Ohio State Biochemistry Program, Ohio State University, Columbus, OH 43210, USA.
FEBS Lett. 2012 Jul 30;586(16):2232-8. doi: 10.1016/j.febslet.2012.05.039. Epub 2012 Jun 7.
In archaea and eukaryotes aminoacyl-tRNA synthetases (aaRSs) associate in multi-synthetase complexes (MSCs), however the role of such MSCs in translation is unknown. MSC function was investigated in vivo in the archaeon Thermococcus kodakarensis, wherein six aaRSs were affinity co-purified together with several other factors involved in protein synthesis, suggesting that MSCs may interact directly with translating ribosomes. In support of this hypothesis, the aminoacyl-tRNA synthetase (aaRS) activities of the MSC were enriched in isolated T. kodakarensis polysome fractions. These data indicate that components of the archaeal protein synthesis machinery associate into macromolecular assemblies in vivo and provide the potential to increase translation efficiency by limiting substrate diffusion away from the ribosome, thus facilitating rapid recycling of tRNAs.
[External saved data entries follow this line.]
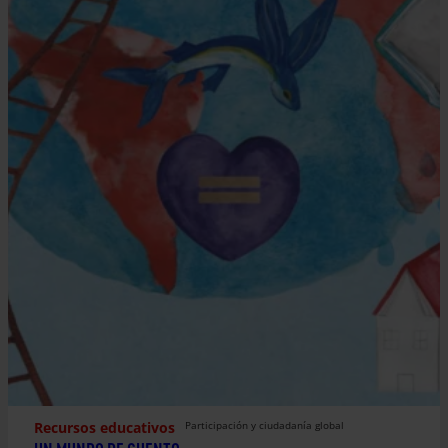
Recursos educativos
Participación y ciudadanía global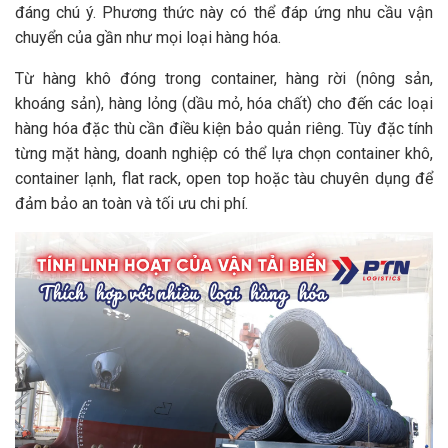
đáng chú ý. Phương thức này có thể đáp ứng nhu cầu vận
chuyển của gần như mọi loại hàng hóa.
Từ hàng khô đóng trong container, hàng rời (nông sản,
khoáng sản), hàng lỏng (dầu mỏ, hóa chất) cho đến các loại
hàng hóa đặc thù cần điều kiện bảo quản riêng. Tùy đặc tính
từng mặt hàng, doanh nghiệp có thể lựa chọn container khô,
container lạnh, flat rack, open top hoặc tàu chuyên dụng để
đảm bảo an toàn và tối ưu chi phí.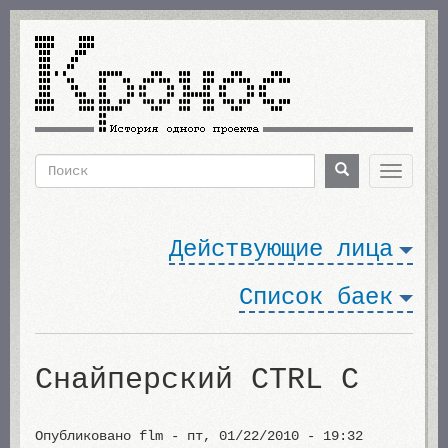
Перейти
к
основному
содержанию
Поиск
Поиск
Toggle
navigat
Форма
поиска
Действующие лица
Список баек
Снайперский CTRL C
Опубликовано
flm
-
пт, 01/22/2010 - 19:32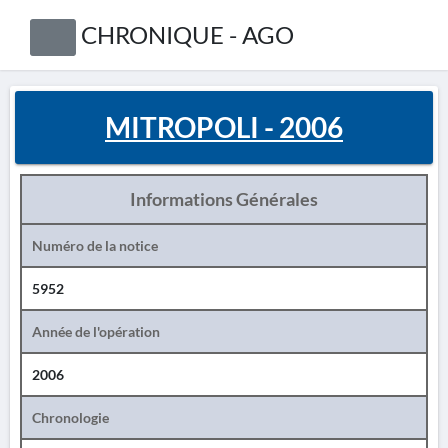
CHRONIQUE - AGO
MITROPOLI - 2006
Informations Générales
Numéro de la notice
5952
Année de l'opération
2006
Chronologie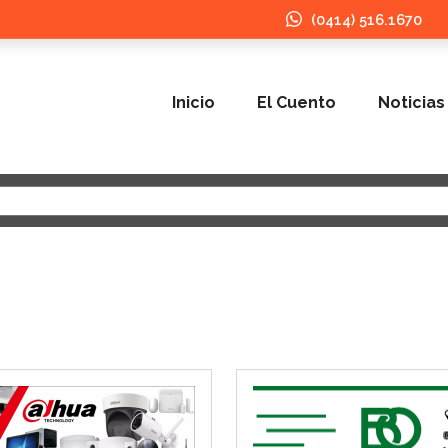
(0414) 516.1670
Inicio
El Cuento
Noticias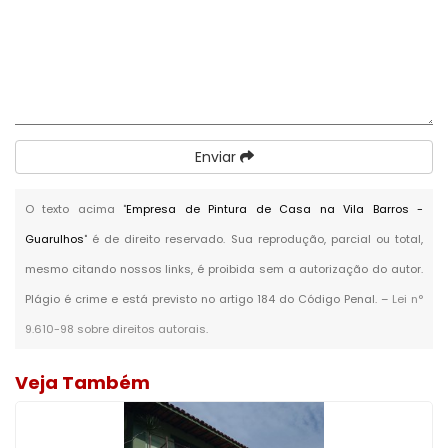
Enviar
O texto acima "
Empresa de Pintura de Casa na Vila Barros -
Guarulhos
" é de direito reservado. Sua reprodução, parcial ou total,
mesmo citando nossos links, é proibida sem a autorização do autor.
Plágio é crime e está previsto no artigo 184 do Código Penal. –
Lei n°
9.610-98 sobre direitos autorais
.
Veja Também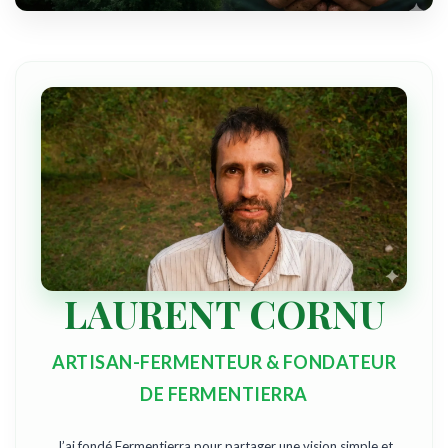
LAURENT CORNU
ARTISAN-FERMENTEUR & FONDATEUR
DE FERMENTIERRA
J’ai fondé Fermentierra pour partager une vision simple et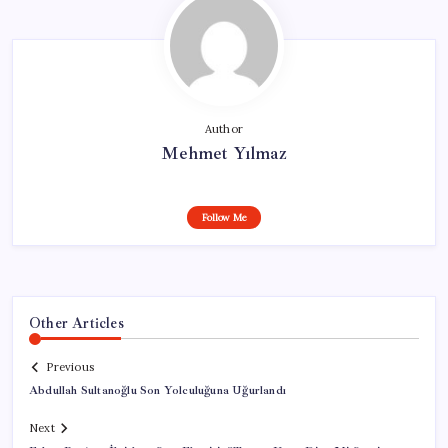
Author
Mehmet Yılmaz
Follow Me
Other Articles
Previous
Abdullah Sultanoğlu Son Yolculuğuna Uğurlandı
Next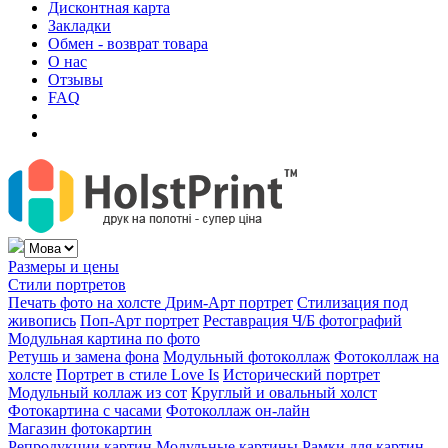
Дисконтная карта
Закладки
Обмен - возврат товара
О нас
Отзывы
FAQ
Размеры и цены
Стили портретов
Печать фото на холсте
Дрим-Арт портрет
Стилизация под
живопись
Поп-Арт портрет
Реставрация Ч/Б фотографий
Модульная картина по фото
Ретушь и замена фона
Модульный фотоколлаж
Фотоколлаж на
холсте
Портрет в стиле Love Is
Исторический портрет
Модульный коллаж из сот
Круглый и овальный холст
Фотокартина с часами
Фотоколлаж он-лайн
Магазин фотокартин
Репродукции картин
Модульные картины
Рамки для картин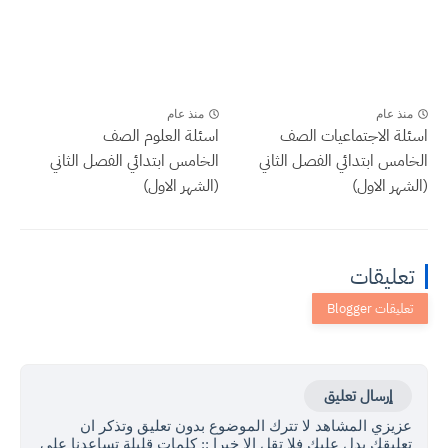
منذ عام
منذ عام
اسئلة الاجتماعيات الصف
اسئلة العلوم الصف
الخامس ابتدائي الفصل الثاني
الخامس ابتدائي الفصل الثاني
(الشهر الاول)
(الشهر الاول)
تعليقات
إرسال تعليق
عزيزي المشاهد لا تترك الموضوع بدون تعليق وتذكر ان
تعليقك يدل عليك فلا تقل الا خيرا :: كلمات قليلة تساعدنا على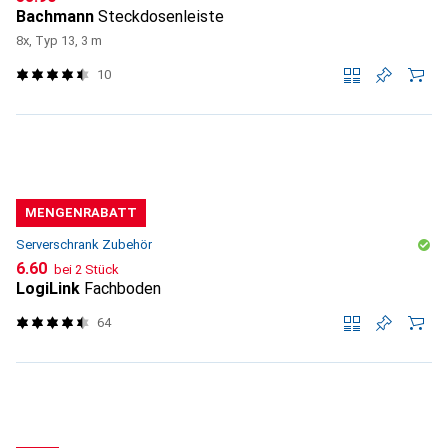
Bachmann
Steckdosenleiste
8x, Typ 13, 3 m
10
MENGENRABATT
Serverschrank Zubehör
CHF
6.60
bei 2 Stück
LogiLink
Fachboden
64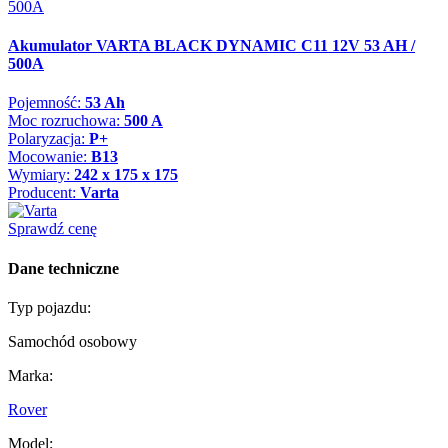
Akumulator VARTA BLACK DYNAMIC C11 12V 53 AH /
500A
Pojemność:
53 Ah
Moc rozruchowa:
500 A
Polaryzacja:
P+
Mocowanie:
B13
Wymiary:
242 x 175 x 175
Producent:
Varta
Sprawdź cenę
Dane techniczne
Typ pojazdu:
Samochód osobowy
Marka:
Rover
Model: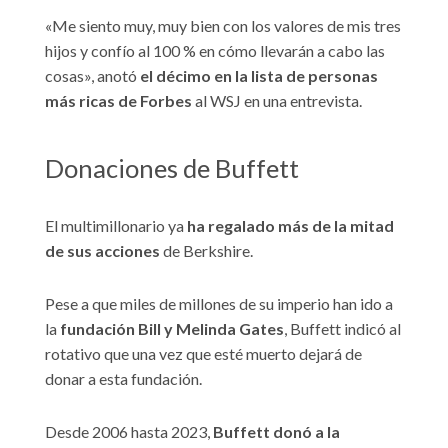
«Me siento muy, muy bien con los valores de mis tres
hijos y confío al 100 % en cómo llevarán a cabo las
cosas», anotó
el décimo en la lista de personas
más ricas de Forbes
al WSJ en una entrevista.
Donaciones de Buffett
El multimillonario ya
ha regalado más de la mitad
de sus acciones
de Berkshire.
Pese a que miles de millones de su imperio han ido a
la
fundación Bill y Melinda Gates
, Buffett indicó al
rotativo que una vez que esté muerto dejará de
donar a esta fundación.
Desde 2006 hasta 2023,
Buffett donó a la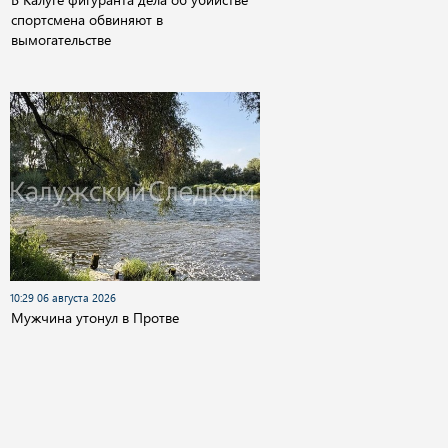
спортсмена обвиняют в
вымогательстве
10:29 06 августа 2026
Мужчина утонул в Протве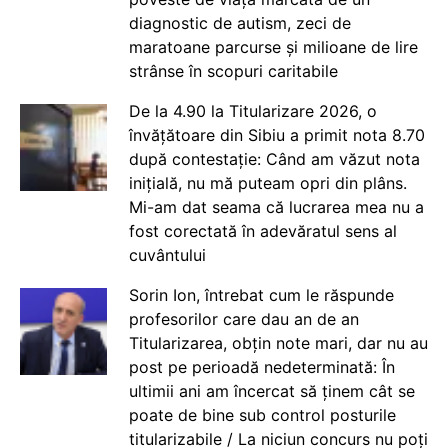
diagnostic de autism, zeci de
maratoane parcurse și milioane de lire
strânse în scopuri caritabile
De la 4.90 la Titularizare 2026, o
învățătoare din Sibiu a primit nota 8.70
după contestație: Când am văzut nota
inițială, nu mă puteam opri din plâns.
Mi-am dat seama că lucrarea mea nu a
fost corectată în adevăratul sens al
cuvântului
Sorin Ion, întrebat cum le răspunde
profesorilor care dau an de an
Titularizarea, obțin note mari, dar nu au
post pe perioadă nedeterminată: În
ultimii ani am încercat să ținem cât se
poate de bine sub control posturile
titularizabile / La niciun concurs nu poți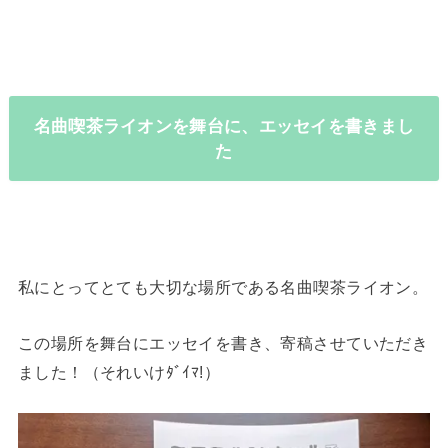
名曲喫茶ライオンを舞台に、エッセイを書きまし
た
私にとってとても大切な場所である名曲喫茶ライオン。
この場所を舞台にエッセイを書き、寄稿させていただき
ました！（それいけﾀﾞｲﾏ!）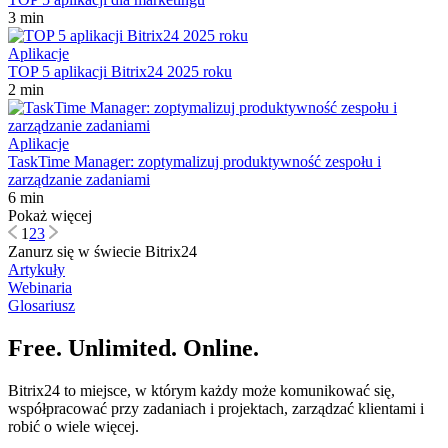
3 min
Aplikacje
TOP 5 aplikacji Bitrix24 2025 roku
2 min
Aplikacje
TaskTime Manager: zoptymalizuj produktywność zespołu i
zarządzanie zadaniami
6 min
Pokaż więcej
1
2
3
Zanurz się w świecie Bitrix24
Artykuły
Webinaria
Glosariusz
Free. Unlimited. Online.
Bitrix24 to miejsce, w którym każdy może komunikować się,
współpracować przy zadaniach i projektach, zarządzać klientami i
robić o wiele więcej.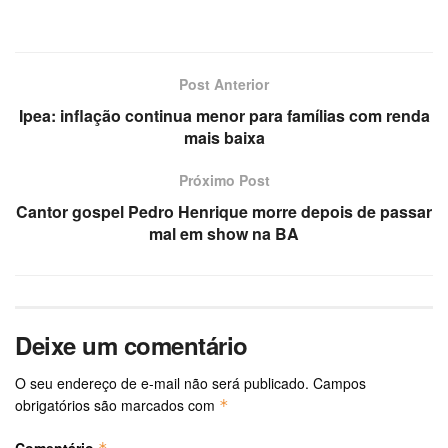
Post Anterior
Ipea: inflação continua menor para famílias com renda
mais baixa
Próximo Post
Cantor gospel Pedro Henrique morre depois de passar
mal em show na BA
Deixe um comentário
O seu endereço de e-mail não será publicado.
Campos
obrigatórios são marcados com
*
Comentário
在古菌和真核生物中,氨酰-tRNA 合成酶(aaRS)与多合成酶复合物(MSC)相关联,然而,这种 MSC 在翻译中的作用尚不清楚。在古菌 Thermococcus kodakarensis 中,通过体内研究 MSC 的功能,发现六个 aaRS 与几个参与蛋白质合成的其他因子一起亲和共纯化,这表明 MSC 可能直接与正在翻译的核糖体相互作用。支持这一假说,MSC 的氨酰-tRNA 合成酶(aaRS)活性在分离的 T. kodakarensis 多核糖体部分中富集。这些数据表明,古菌蛋白质合成机制的成分在体内形成大分子组装体,并提供了通过限制底物从核糖体扩散来提高翻译效率的潜力,从而促进 tRNA 的快速循环。